İşin acıklı yanı, sadece geçen dönemin iktidarına yönelik bir sorundan bahsetmiyoruz; siyasi sistemin diğer güçlü oyuncusu medyanın büyük kısmı da, boğazına kadar algı yönetimi yoluyla, “siyaset mühendisliğine” batmış durumda. Köşe yazılarının ciddi bir kısmı, verilere dayalı politik analiz için değil, şu veya bu partiye destek, siyasete şekil vermek için yazılıyor. Ekranlardaki tartışma programları da, çağrılan konuklardan, yaratılmaya çalışılan polemiklere, program sunucularının yorumlarına hep mizansen dolu.
Sonuçta, gerek siyaset gerekse medya da, partizanlığa dayalı bir “Bizler ve Onlar” ayrımı üzerinden farklı düşünenlerin “düşman” addedildiği savaş psikolojisi sözkonusu. Medyadaki birçok kişi de, aslında bilfiil ya bir partinin temsilcisi veya belli bir siyasi hedef, kalıp gibi kesip taranacak ısmarlama bir saç modelini uygulamaya çalışan kuaförlermiş gibi davranıyor.
Ve medya ve siyasetin kimi zaman çatışır, kimi zaman aynı takımda oynar gibi gözükseler de, aynı “kültürden” beslendiklerinden, daimi “koalisyonları” sözkonusu. İstisnalar dışında, ne gazeteciler bilgi sunma ve tarafsız analize dayanarak gerçekten ve sadece işlerini yapıyor, ne siyasetçiler, toplumsal sorunları çözmek için politika üretiyor. Her iki taraf da, “algıları yönetmek” dışında başka bir amaca sahip değil.
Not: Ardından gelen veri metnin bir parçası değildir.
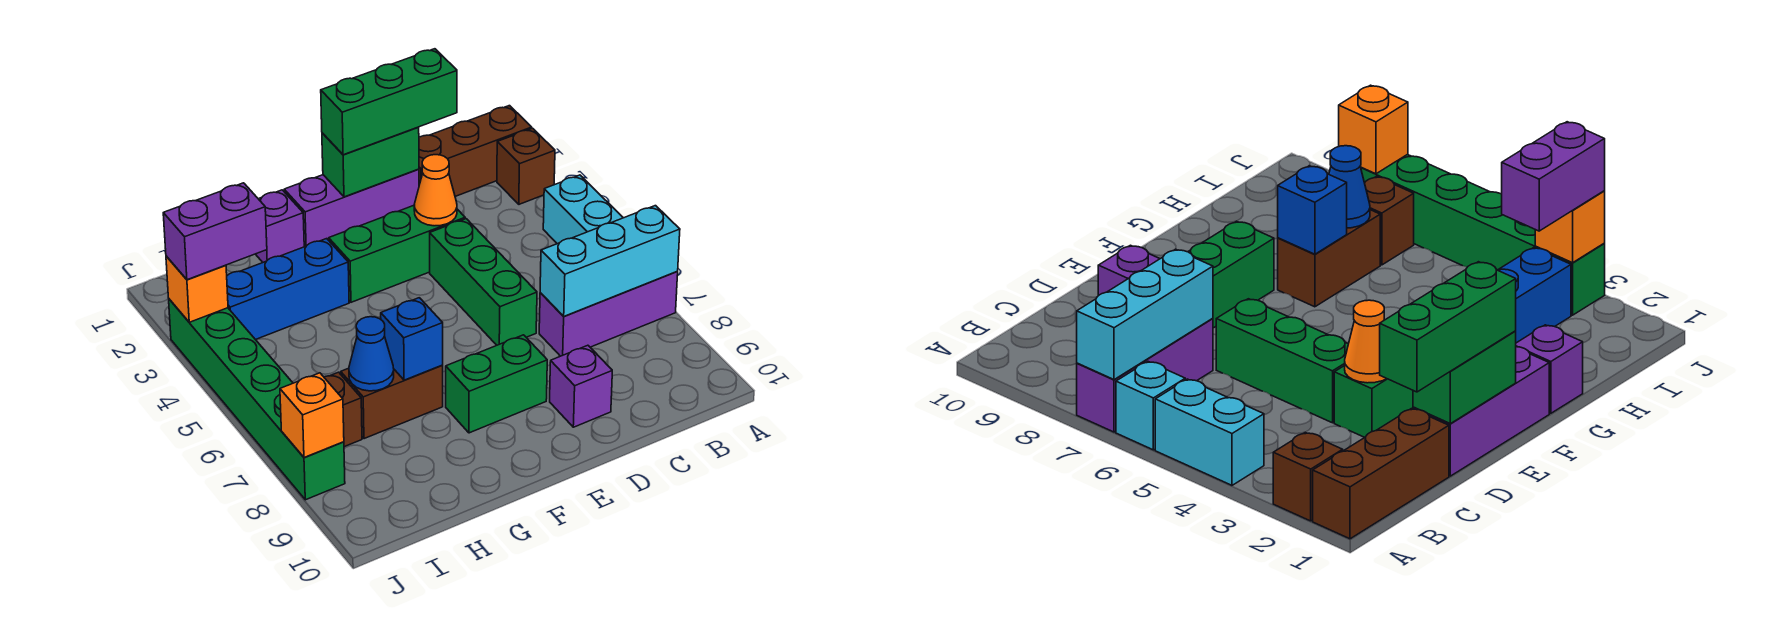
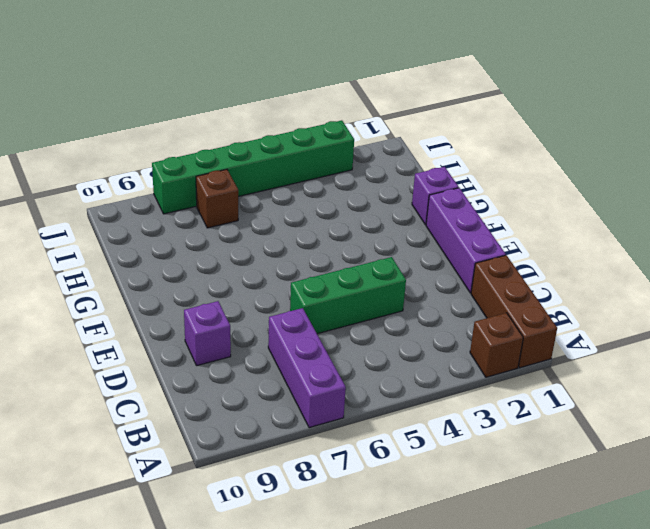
none -> cyan 1x2 brick [543,175,623,244]
none -> cyan 1x1 brick [1116,362,1185,450]
none -> green 1x3 brick [329,206,465,302]

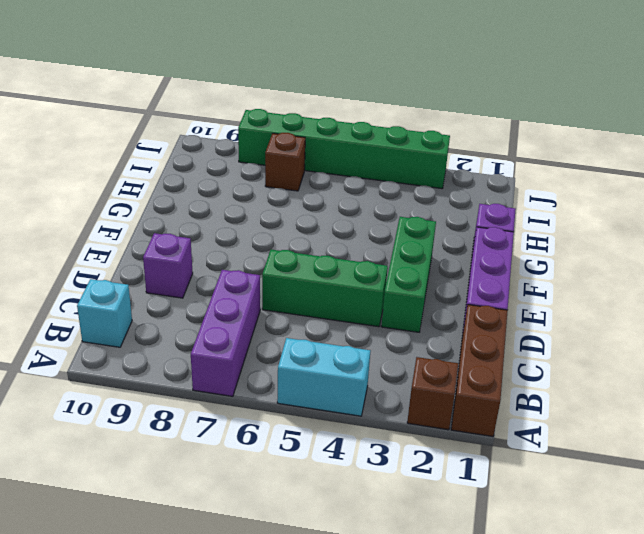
cyan 1x1 brick [77,279,132,347] -> cyan 1x1 brick moved to [1116,362,1185,450]
none -> green 1x2 brick [446,335,547,433]
none -> blue 1x3 brick [227,239,349,340]
none -> brown 1x2 brick [341,365,443,439]

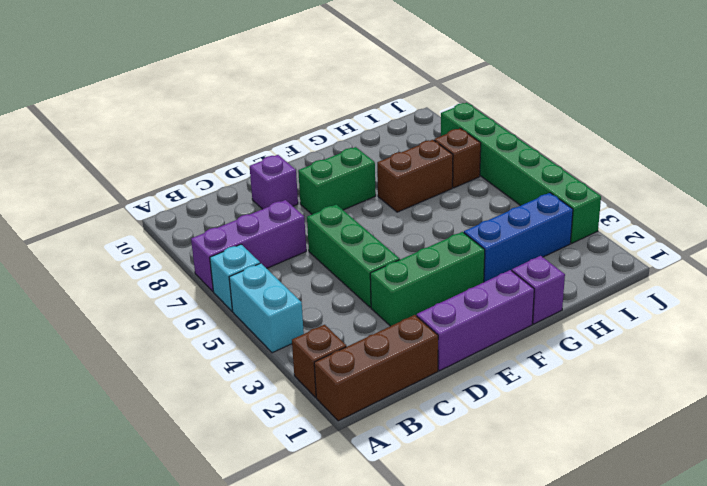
none -> cyan 1x3 brick [540,206,680,316]
none -> green 1x2 brick [322,127,419,197]
none -> orange 1x1 cone [414,155,457,226]

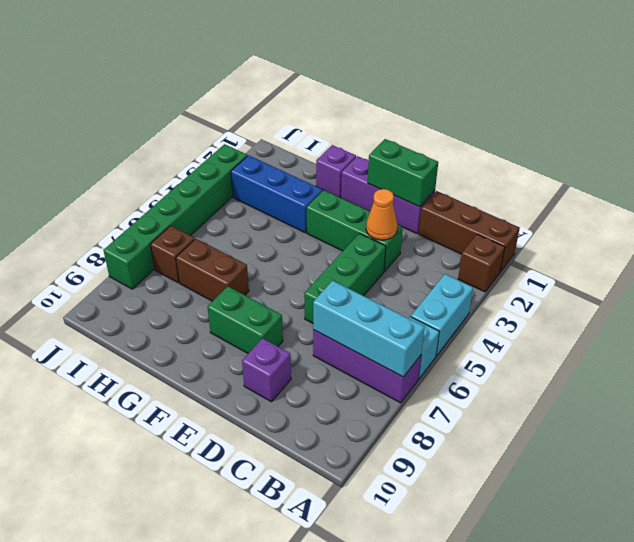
none -> blue 1x1 brick [381,298,443,380]
none -> blue 1x1 cone [349,317,394,391]
none -> orange 1x1 brick [166,256,228,322]

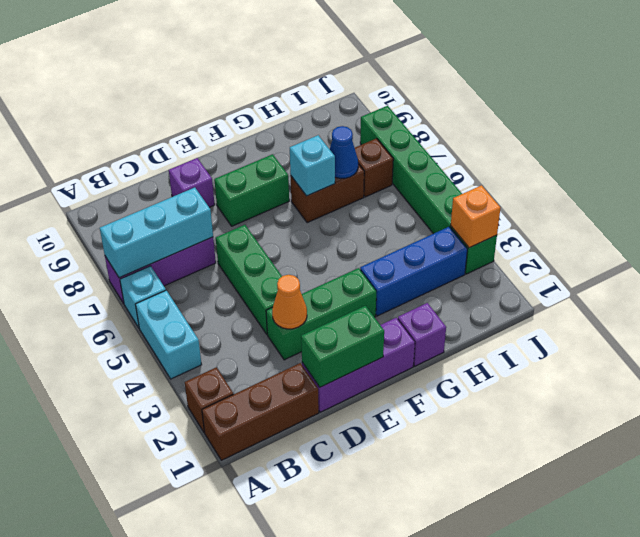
cyan 1x1 brick [290,135,335,196] -> blue 1x1 brick [381,298,443,380]
none -> orange 1x1 brick [280,373,344,458]
none -> green 1x3 brick [321,49,457,155]
none -> purple 1x2 brick [163,183,267,280]

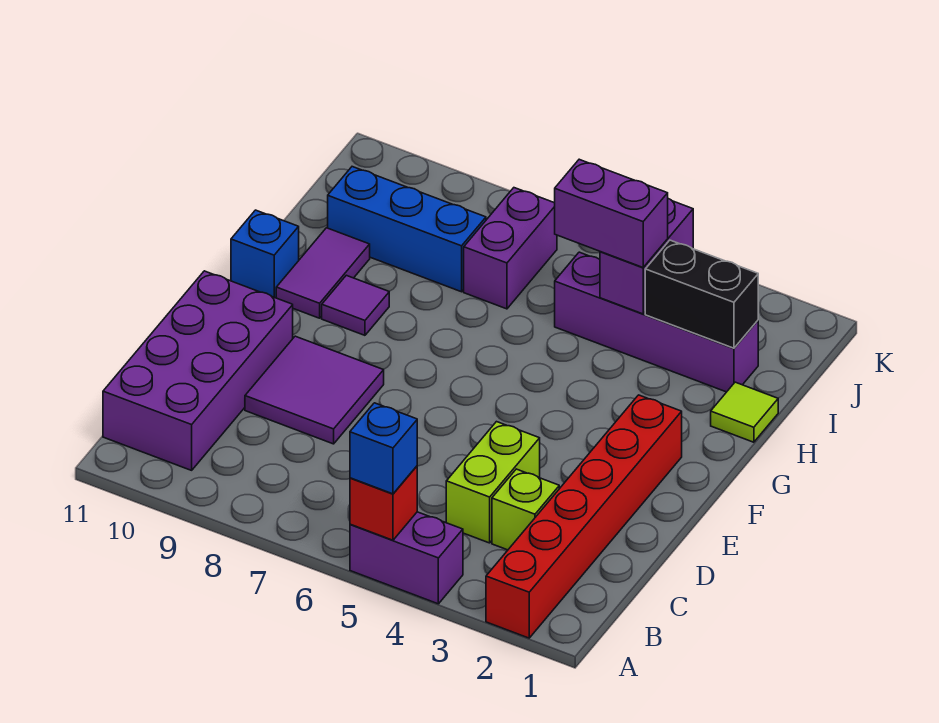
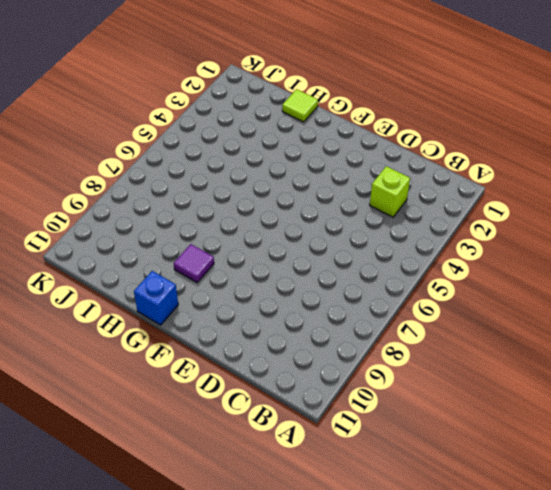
none -> red 1x6 brick [486,395,682,638]
none -> purple 1x2 brick [350,512,463,604]
none -> purple 2x4 brick [103,271,293,470]

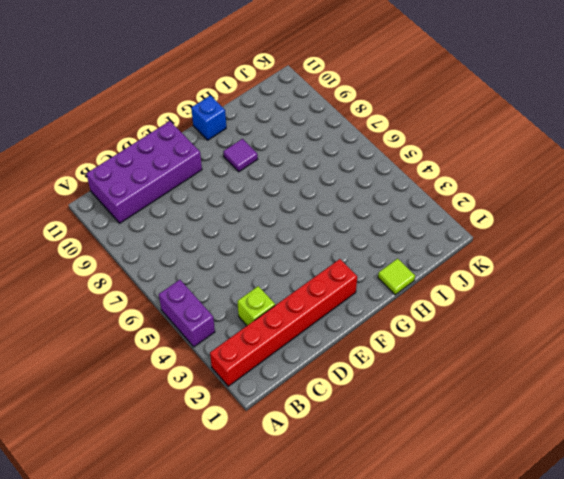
none -> lime 1x2 brick [446,422,540,543]
none -> purple 2x2 tile [245,336,384,444]
none -> purple 1x2 tile [276,228,370,318]

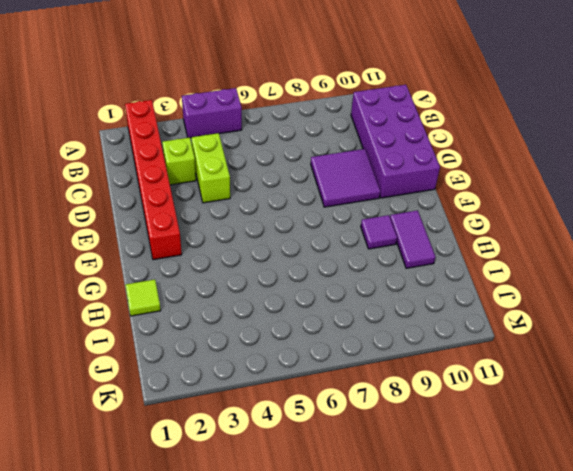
none -> blue 1x1 brick [231,210,299,298]
none -> purple 1x4 brick [555,252,758,392]
none -> purple 1x2 brick [464,188,557,309]

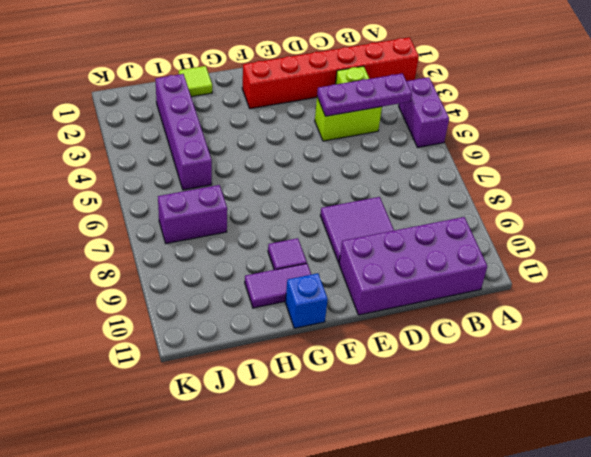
purple 1x3 plate [317,73,412,116] -> none
none -> blue 1x3 brick [328,167,486,292]
none -> red 1x1 brick [350,466,417,540]
none -> black 1x2 brick [645,240,758,348]

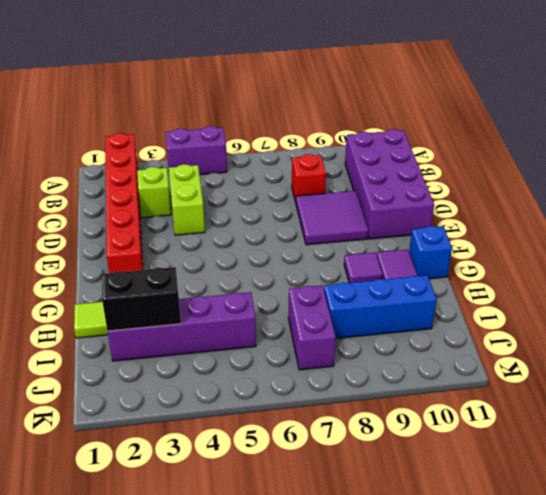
red 1x1 brick [292,154,326,202] -> red 1x1 brick moved to [350,466,417,540]
none -> purple 1x2 brick [600,199,693,314]
none -> blue 1x1 brick [350,403,417,494]
none -> purple 1x2 brick [555,159,668,267]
Daha kötüsü, “işleri bu”, mesleklerinin gereği de bundan ibaret sanıyorlar. “Kafaları, algıları ayarlama enstitüsünün” memurları gibiler.
Medya ve siyasetin insanları güdülecek koyunlar olarak gören kısır zihniyetleri, ittire kaktıra, hayatla, sokakla, insanlarla, toplumdaki gerçeklerle hiçbir alakası olmayan kendi sanal, sentetik gerçeklerini yaratıyor. “Çek elini algımdan” dese de toplum, bir süre sonra, aynı sistem biraz farklılaşarak kendini yeniden üretmiş.
Günü gelecek, Türkiye’nin yozlaşmış medya ve siyaset koalisyonu topluca ve bir daha kurulamamacasına çökecek; o zaman gazeteciliğin ve siyasetin dışlanan, ayıplanan istisnaları olacak “algı yöneticileri”. Ve “Bizler ve Onlar” savaşları da tarihe gömülecek.